The only reason the verse states “He that feareth is not made perfect in love” is to remind us that fear is an impossibility, because we are made perfect in the image and likeness of God, Love.

Why does fear still parade in mankind’s consciousness?

It’s not made from God, who created all things. There isn’t any substance or tangibility to it, yet to a lot of people it feels real.

A definition for fear in Mary Baker Eddy’s “Science and Health” is “ignorance.” (586:11) According to Mrs. Eddy, discoverer and founder of Christian Science, “It is the mortal belief which makes the body discordant and diseased in proportion as ignorance, fear, or human will governs mortals.” (209:2) Ignorance, fear, and human will are all attributes of misunderstanding God.

Mrs. Eddy discovered that all cause and effect are mental; all true cause and effect are sourced from divine consciousness, Mind. However, when mortal mind begins to believe in a power apart from God, this ignorance fuels human will and fear. Mankind dictates whether his experience is “harmonious or discordant according to the images of thought impressed upon it.” (208:28–29)

Matter, including sickness, sin, and death, possesses no substance.
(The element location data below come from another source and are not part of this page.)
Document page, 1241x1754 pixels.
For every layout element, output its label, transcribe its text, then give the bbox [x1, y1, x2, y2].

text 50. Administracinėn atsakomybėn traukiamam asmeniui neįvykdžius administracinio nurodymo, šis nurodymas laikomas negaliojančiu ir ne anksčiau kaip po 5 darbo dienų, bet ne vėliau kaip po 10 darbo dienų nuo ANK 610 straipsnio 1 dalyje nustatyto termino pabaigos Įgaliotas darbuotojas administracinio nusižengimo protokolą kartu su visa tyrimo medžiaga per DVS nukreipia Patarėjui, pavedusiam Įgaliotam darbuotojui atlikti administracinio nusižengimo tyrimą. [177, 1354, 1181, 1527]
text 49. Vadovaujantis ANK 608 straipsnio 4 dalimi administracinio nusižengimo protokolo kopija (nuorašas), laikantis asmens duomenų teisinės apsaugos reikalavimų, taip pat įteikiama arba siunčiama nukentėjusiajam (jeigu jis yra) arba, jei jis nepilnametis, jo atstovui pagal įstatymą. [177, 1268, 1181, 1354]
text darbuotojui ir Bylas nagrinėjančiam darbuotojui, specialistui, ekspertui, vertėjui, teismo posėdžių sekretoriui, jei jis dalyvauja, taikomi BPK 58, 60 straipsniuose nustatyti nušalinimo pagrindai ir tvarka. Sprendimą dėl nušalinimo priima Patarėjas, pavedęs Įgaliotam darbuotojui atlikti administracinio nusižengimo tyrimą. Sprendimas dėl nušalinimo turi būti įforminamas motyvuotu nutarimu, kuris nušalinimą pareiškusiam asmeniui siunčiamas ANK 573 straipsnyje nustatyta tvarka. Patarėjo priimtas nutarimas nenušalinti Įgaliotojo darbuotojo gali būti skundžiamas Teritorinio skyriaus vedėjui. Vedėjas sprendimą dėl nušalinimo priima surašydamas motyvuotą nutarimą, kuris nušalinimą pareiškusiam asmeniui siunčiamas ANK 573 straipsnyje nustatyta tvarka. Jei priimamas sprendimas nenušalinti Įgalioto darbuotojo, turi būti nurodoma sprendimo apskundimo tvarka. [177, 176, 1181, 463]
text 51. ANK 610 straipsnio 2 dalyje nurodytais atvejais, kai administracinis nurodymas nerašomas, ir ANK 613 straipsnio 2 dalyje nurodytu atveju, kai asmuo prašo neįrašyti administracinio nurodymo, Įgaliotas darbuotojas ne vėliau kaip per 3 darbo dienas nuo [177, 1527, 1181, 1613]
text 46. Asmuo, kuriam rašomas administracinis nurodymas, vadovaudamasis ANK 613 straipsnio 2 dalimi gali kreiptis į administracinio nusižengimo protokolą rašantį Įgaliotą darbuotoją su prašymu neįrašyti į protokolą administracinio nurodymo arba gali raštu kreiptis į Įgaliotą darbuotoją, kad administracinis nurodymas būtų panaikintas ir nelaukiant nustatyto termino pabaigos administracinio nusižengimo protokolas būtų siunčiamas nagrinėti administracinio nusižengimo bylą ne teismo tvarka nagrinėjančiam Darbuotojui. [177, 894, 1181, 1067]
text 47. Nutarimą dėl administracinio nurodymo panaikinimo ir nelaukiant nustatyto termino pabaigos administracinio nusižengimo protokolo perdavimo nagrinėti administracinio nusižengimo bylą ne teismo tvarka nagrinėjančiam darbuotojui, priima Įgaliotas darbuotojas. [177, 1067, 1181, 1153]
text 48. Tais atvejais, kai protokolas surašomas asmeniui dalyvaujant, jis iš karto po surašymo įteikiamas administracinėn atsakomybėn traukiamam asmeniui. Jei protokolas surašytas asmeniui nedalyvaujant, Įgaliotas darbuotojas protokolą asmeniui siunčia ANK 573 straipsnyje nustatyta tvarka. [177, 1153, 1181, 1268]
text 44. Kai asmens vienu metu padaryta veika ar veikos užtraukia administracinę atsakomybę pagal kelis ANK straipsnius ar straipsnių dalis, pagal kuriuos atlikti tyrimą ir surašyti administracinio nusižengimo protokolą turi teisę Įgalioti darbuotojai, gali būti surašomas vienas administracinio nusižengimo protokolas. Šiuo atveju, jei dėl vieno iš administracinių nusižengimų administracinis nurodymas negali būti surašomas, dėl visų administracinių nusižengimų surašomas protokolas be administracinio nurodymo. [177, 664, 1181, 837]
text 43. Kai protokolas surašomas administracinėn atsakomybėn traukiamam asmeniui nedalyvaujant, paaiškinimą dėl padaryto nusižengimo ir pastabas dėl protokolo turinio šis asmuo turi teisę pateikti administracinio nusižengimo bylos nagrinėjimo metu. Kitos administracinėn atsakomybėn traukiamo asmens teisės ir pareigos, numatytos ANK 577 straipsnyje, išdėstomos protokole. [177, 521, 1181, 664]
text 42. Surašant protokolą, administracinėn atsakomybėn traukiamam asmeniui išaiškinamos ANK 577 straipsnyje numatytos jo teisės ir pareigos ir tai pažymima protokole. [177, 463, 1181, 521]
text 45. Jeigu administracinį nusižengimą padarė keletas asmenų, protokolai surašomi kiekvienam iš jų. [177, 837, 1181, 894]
We must combat mortal belief, the ignorance of God, with understanding. Our thoughts and understanding are established when we “Commit thy works unto the Lord.” (Proverbs 16:3)

We can’t serve two masters, both God and mammon. If God is at the forefront of our thinking, and we aspire to work every day in Her name as an expression of our gratitude and praise, our understanding of God will solidify as impenetrable armor against all mortal thinking.

We bless all by praying for mankind. This prayer must always begin by “allaying the fear.” (411:27) Know that mankind is exempted from disease and danger, because “God lovingly governs all, never punishing aught but sin.” (412:1-2) From this standpoint, we can go forward to “destroy the human fear of sickness.” (412:3-4)

When we pray for the world, there is no need to feel burdened. It isn’t our job to “fix everything.” That mindset is human will and ignorance of God, which won’t eliminate fear. As the reflection of God, we effortlessly express Her attributes and affections.

Let’s say you were standing in front of a mirror, preparing to lift a heavy weight. In the mirror, does the reflection pick up the weight on its own? No; you are the source, the one that acts, and your reflection effortlessly demonstrates this.

Akin to this, God does the action. God’s work is done, and it’s perfect; we simply demonstrate God is the one working. We are witnesses to it. In doing so we remember, “Ah Lord God! … there is nothing too hard for thee.” (Jeremiah 32:17)

Understanding this unwavering Principle brings healing.